Saved entries:
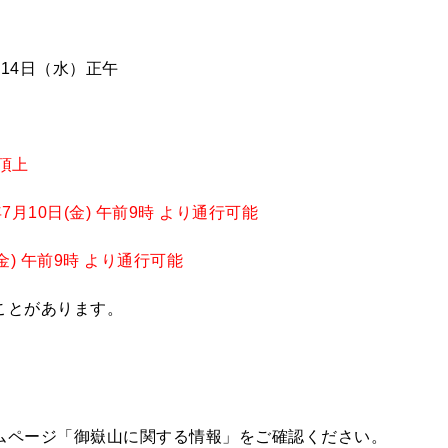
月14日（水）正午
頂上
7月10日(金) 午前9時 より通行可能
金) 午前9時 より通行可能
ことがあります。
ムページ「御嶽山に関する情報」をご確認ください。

What is expected
Would you return the entries verbatim, minus any images?

Answer area
月14日（水）正午
頂上
7月10日(金) 午前9時 より通行可能
金) 午前9時 より通行可能
ことがあります。
ムページ「御嶽山に関する情報」をご確認ください。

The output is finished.